Climate isn't the only pressing extinction threat, he notes, but "the climate risks are starting to rise. We have to start to decide where we're going to place our resources" to help maintain as much biodiversity as possible as global warming joins the other factors threatening biodiversity.

Previous studies have looked at the potential impact of climate change on species on smaller scales. Dr. Urban drew on 131 of them to capture the threat globally. The number of species in a given study ranged from 2 to more than 24,000.

On a regional basis, South America faces the highest risk of species loss to warming, followed by Australia and New Zealand. Taken together, they could lose 14 to 23 percent of their species.

These areas are the most vulnerable because they host large numbers of species unique to specific areas and adapted to unique local climates that would disappear with global warming.

By contrast, North America and the region that encompasses Europe and western Russia eventually could lose 5 to 6 percent of their species to warming this century.

Africa and Eurasia south of the Black and Caspian Seas and east of the Ural Mountains fall somewhere in the middle of the extinction-risk spectrum.

As temperatures rise, so does the proportion of species at risk, Urban found. The temperature increase from preindustrial levels to today, about 0.8 degrees C, has put an additional 2.8 percent of the planet's species at risk. At 2 degrees C – a level at which countries are trying to stabilize the rise in global average temperatures by the end of the century – some 5 percent of species would likely head for extinction. That proportion rises to 16 percent if emissions follow a business-as-usual path.

But Urban cautions that the studies on which he based his analysis omit important factors – basically for lack of data – that could increase or decrease risks of extinction. Evolution, for instance, could allow some organisms to adapt to a warmer climate while additional habitat destruction or fragmentation could hasten extinction in some species.

For example, a study published in the journal PLOS One found that perhaps food or physique had kept alpine birds at lower, warmer altitudes than models would have predicted. Fifty-five bird species in Peru moved up the slope of the Andes to cooler temperatures – but not as far up as would have been expected for the birds to remain within their preferred temperature limits.

Whatever the explanation, the work points to a need for similar studies to help make model projections of extinctions more accurate, says Dr. Pimm, who was one of the authors of the study in PLOS One.

In identifying such gaps in the studies he used, Urban's analysis has value beyond quantifying extinction risks, Pimm says.

The analysis "is very, very useful paper in terms of summarizing what people know and think and in identifying the way forward" to improve the estimates, he says.
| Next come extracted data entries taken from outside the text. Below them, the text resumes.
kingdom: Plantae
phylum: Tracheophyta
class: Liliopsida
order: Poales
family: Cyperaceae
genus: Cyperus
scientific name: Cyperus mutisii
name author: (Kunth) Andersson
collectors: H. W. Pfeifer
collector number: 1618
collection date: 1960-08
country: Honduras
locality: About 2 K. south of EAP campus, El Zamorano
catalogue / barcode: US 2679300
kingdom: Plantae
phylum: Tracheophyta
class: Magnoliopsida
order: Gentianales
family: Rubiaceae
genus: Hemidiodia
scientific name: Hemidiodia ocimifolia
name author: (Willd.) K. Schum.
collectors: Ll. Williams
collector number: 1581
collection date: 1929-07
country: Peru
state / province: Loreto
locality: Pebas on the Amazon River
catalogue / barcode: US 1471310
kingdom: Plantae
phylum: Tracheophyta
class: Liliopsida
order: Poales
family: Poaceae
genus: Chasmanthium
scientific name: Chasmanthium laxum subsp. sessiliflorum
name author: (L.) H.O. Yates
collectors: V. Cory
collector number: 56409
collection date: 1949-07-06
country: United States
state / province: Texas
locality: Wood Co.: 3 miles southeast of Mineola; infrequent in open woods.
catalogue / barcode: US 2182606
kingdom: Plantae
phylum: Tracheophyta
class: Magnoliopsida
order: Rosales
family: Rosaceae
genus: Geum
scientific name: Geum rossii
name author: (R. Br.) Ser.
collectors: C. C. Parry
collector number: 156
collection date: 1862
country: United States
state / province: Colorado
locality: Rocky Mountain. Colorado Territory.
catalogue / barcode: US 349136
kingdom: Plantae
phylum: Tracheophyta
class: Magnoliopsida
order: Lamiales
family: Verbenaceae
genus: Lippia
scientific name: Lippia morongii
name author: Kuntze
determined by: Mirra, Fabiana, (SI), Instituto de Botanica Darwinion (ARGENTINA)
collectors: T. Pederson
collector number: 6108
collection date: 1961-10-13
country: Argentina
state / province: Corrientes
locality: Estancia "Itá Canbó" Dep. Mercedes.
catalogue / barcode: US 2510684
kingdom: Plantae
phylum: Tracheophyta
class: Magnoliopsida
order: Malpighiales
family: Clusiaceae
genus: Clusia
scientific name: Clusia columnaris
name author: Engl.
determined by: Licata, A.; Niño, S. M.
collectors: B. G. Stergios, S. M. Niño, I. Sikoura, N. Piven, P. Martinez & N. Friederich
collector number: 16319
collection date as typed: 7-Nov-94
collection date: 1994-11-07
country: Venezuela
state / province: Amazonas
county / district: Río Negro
Even so, more work needs to be done even if one looks only at climate, he adds. The new study doesn't account for the impact on habitat of more frequent extremes of heat, cold, drought, or rain and snowfall. These also can significantly alter habitats.

The global results dovetails with what Pimm says is a limited but growing number of studies that show species are moving in response to human-triggered climate change.

That, combined with the consistency in migration estimates models provide "tell us that we need to be very energetic in our conservation actions," he says.